Phillies Nation: Is Ryan Howard untradeable?
John Mayberry (middle) is entering his first year of arbitration. Kyle Kendrick (right) is entering his last. (USA Today Images)
A few post-holiday Phillies thoughts:
There’s been much talk this offseason about the age of the Phillies' roster, and justifiably so. It’s a major concern. Older players are susceptible to breakdowns and when you start playing too many reserves, well, you finish in fourth place. Teammate Corey Seidman has dealt with the age topic extensively in recent days.
Another topic that’s gotten a lot of play: Ryan Howard. Some say the Phillies should trade him. Some say they should buy him out. Some say they should platoon him in 2014.
We’ve heard all the angles.
Let’s quickly weigh in on those ideas:
Buy him out
Howard is owed $85 million over the next three seasons. Write the check and let him go, right?
There are a lot of reasons this shouldn’t happen.
First, even a diminished Howard is an offensive power threat that the Phillies don’t have. Who takes his place?
Second, Howard averaged 44 homers and 133 RBIs the six seasons before he tore his Achilles tendon on the final swing of 2011 season. Sure, he’s older now, and the recovery from that injury and a subsequent knee injury adversely affected the next two seasons. But Howard appears healthy now. Physically, he looked good -- stronger and leaner -- when he visited with and worked out with teammates during the final weekend of the regular season in Atlanta. It’s crazy to even consider buying out Howard before he might play his first healthy season since 2011. Still, we hear it a lot.
This isn’t happening. Howard hasn’t played a full, healthy season since 2011. No team is going to give up talent and take on all or a significant portion of his salary until they have on-the-field proof that he is a healthy, dependable player again. If Howard is healthy, dependable and productive in 2014, the Phils might be able to deal him next offseason. Then again, if he’s HDP in 2014, the Phils might not want to deal him.
This is another talking point, and for good reason. Howard hit .173 against left-handed pitching the last two seasons and racked up a slew of strikeouts. At times, he looked lost against lefties, but that can happen when you don’t have your legs.

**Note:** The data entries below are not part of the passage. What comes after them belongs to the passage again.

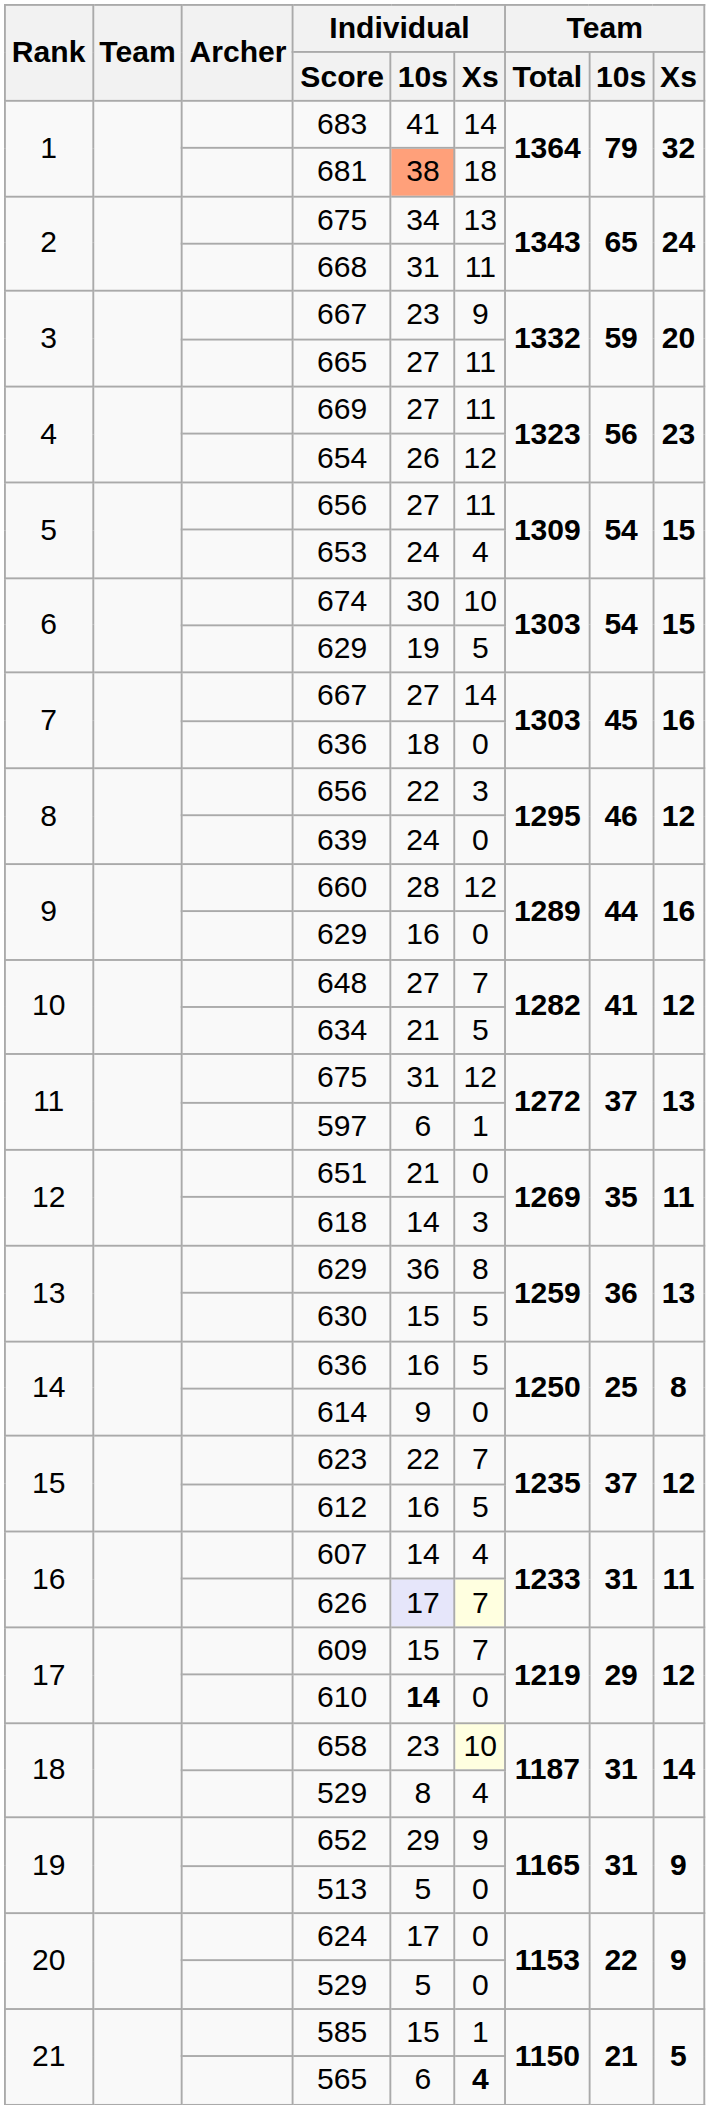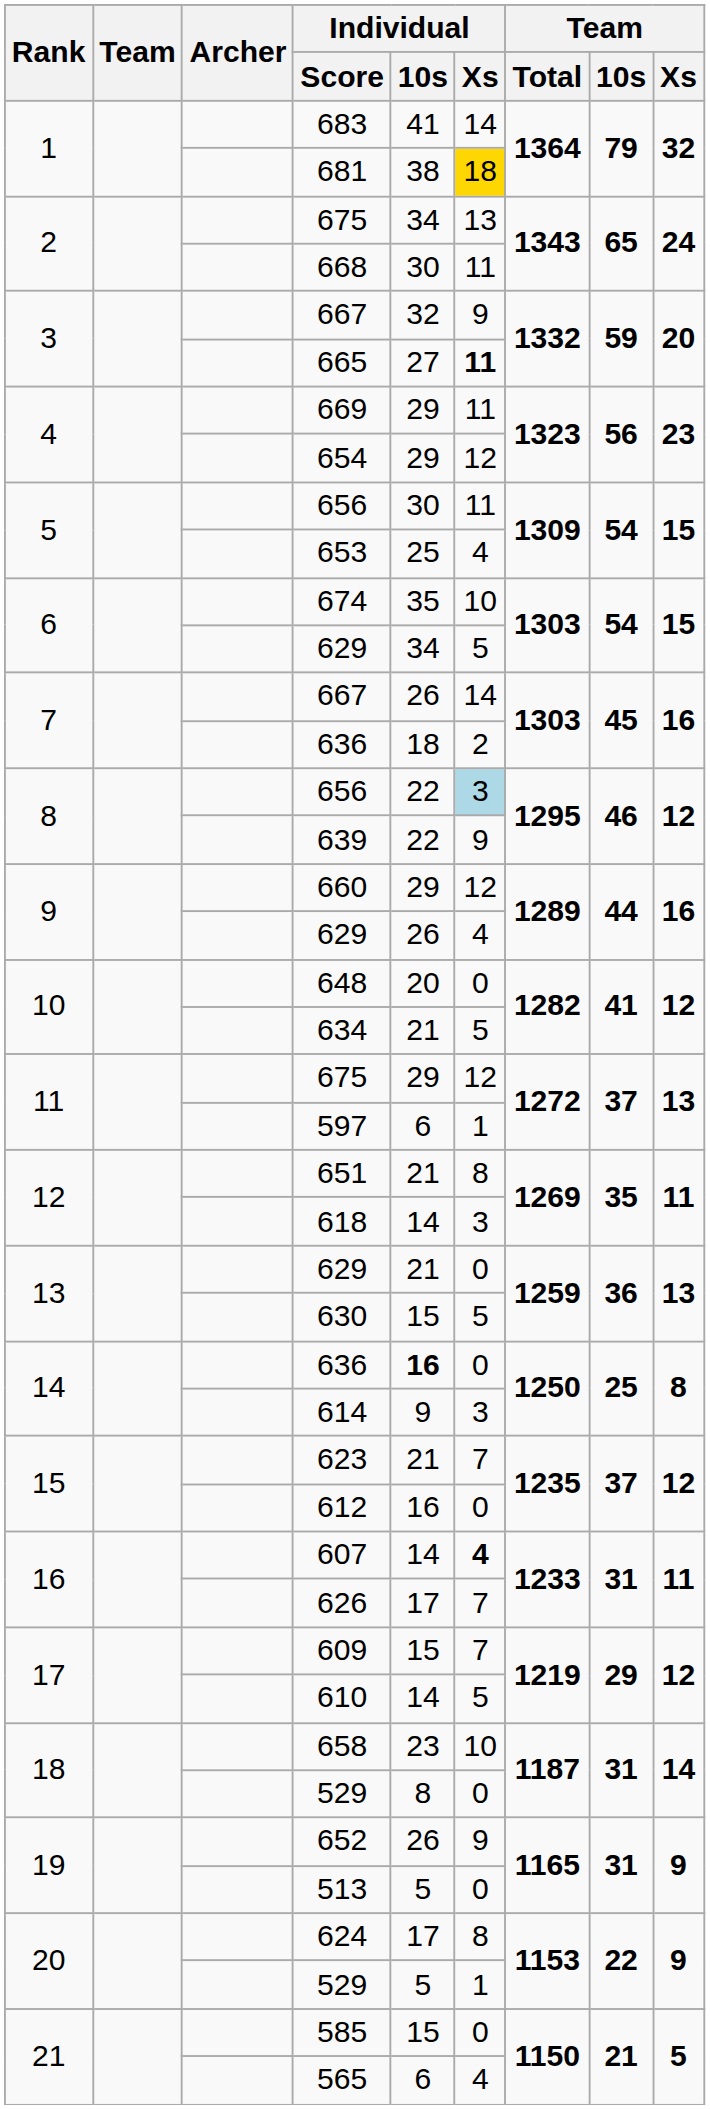681 | Individual / 10s: lightsalmon background -> no background
681 | Individual / Xs: no background -> gold background
668 | Individual / 10s: 31 -> 30
3 / 667 | Individual / 10s: 23 -> 32
665 | Individual / Xs: normal -> bold
669 | Individual / 10s: 27 -> 29
654 | Individual / 10s: 26 -> 29
5 / 656 | Individual / 10s: 27 -> 30
653 | Individual / 10s: 24 -> 25
674 | Individual / 10s: 30 -> 35
6 / 629 | Individual / 10s: 19 -> 34
7 / 667 | Individual / 10s: 27 -> 26
7 / 636 | Individual / Xs: 0 -> 2
8 / 656 | Individual / Xs: no background -> lightblue background
639 | Individual / 10s: 24 -> 22
639 | Individual / Xs: 0 -> 9
660 | Individual / 10s: 28 -> 29
9 / 629 | Individual / 10s: 16 -> 26
9 / 629 | Individual / Xs: 0 -> 4
648 | Individual / 10s: 27 -> 20
648 | Individual / Xs: 7 -> 0
11 / 675 | Individual / 10s: 31 -> 29
651 | Individual / Xs: 0 -> 8
13 / 629 | Individual / 10s: 36 -> 21
13 / 629 | Individual / Xs: 8 -> 0
14 / 636 | Individual / 10s: normal -> bold
14 / 636 | Individual / Xs: 5 -> 0
614 | Individual / Xs: 0 -> 3
623 | Individual / 10s: 22 -> 21
612 | Individual / Xs: 5 -> 0
607 | Individual / Xs: normal -> bold
626 | Individual / 10s: lavender background -> no background
626 | Individual / Xs: lightyellow background -> no background
610 | Individual / 10s: bold -> normal
610 | Individual / Xs: 0 -> 5
658 | Individual / Xs: lightyellow background -> no background
18 / 529 | Individual / Xs: 4 -> 0
652 | Individual / 10s: 29 -> 26
624 | Individual / Xs: 0 -> 8
20 / 529 | Individual / Xs: 0 -> 1
585 | Individual / Xs: 1 -> 0
565 | Individual / Xs: bold -> normal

Platooning Howard is easy to consider, but difficult to implement. The Phillies need to get him hot early in the season. He needs to see lefties to improve against them. That’s not going to happen sitting.
Also, Howard is making $25 million. That dictates that he plays, that he gets time to work out his problems. Howard will get his days off -- at 34, he will need them -- and Ryne Sandberg would be smart to give them to him on days when the opposing team is pitching a tough lefty. But he can’t be platooned. With healthy legs and a strong base, he has to be given ample opportunity to get himself going. If his problems against lefties persist deep into the season, then maybe the topic gets revisited. But for now, the plan for Howard has to be play, play, play.
• Monday will be an interesting day on the Phillies’ offseason calendar. Arbitration-eligible players must be tendered contracts by the club or they become free agents.
The Phillies have five of these players, pitchers Kyle Kendrick and Antonio Bastardo, infielder Kevin Frandsen, and outfielders Ben Revere and John Mayberry Jr.
General manager Ruben Amaro Jr. is on record as saying he will tender a contract to Kendrick. Frankly, the Phillies have to. Who’s going to pitch behind Cliff Lee, Cole Hamels and rotation hopeful Miguel Alfredo Gonzalez? Tendering Kendrick a contract does not preclude the team from trading him, but, for now, we see him remaining with the club, at least after Monday.
Ditto for Bastardo and Revere.
It’s not clear what will happen with Frandsen. The Phils could opt to tender him, or they could move forward with a cast of utility infielders that includes Freddy Galvis, Cesar Hernandez, Darin Ruf (for first base duty) and maybe non-roster candidate Reid Brignac.
Mayberry is another interesting call. Amaro indicated a few weeks ago that he would tender Mayberry a contract, but, frankly, that sounded like the GM Speak of a man who saw no value in tipping his hand. From this view, Mayberry is an uncertainty.
• The winter meetings begin in 10 days and the Phillies still have needs. In this era of instant communication between teams, executives hardly need the common site of the winter meetings to make deals. But the meetings still stand as a symbolic checkpoint of a team’s offseason progress.
So far, the Phillies have tapped the mid-level of the free agent market to sign rightfielder Marlon Byrd, and re-signed catcher Carlos Ruiz. They still need starting pitching depth and a reliever who can help in the seventh and eighth innings. The Phils had interest in Joe Smith, but he went off the board and signed with the Angels.
Amaro would still like to add another outfielder. He has mentioned that he would like to get more athletic in that area. It is no secret around baseball that Domonic Brown could be had -- in the right deal. The Phillies are not necessarily looking to move him, but they realize he might be their best chip.
Baseball sources say the Phillies have been very active in proposing trades. Hamels is an untouchable. So is Lee, but check back in July.
We’ll see if the Phils can get something done as the meetings approach.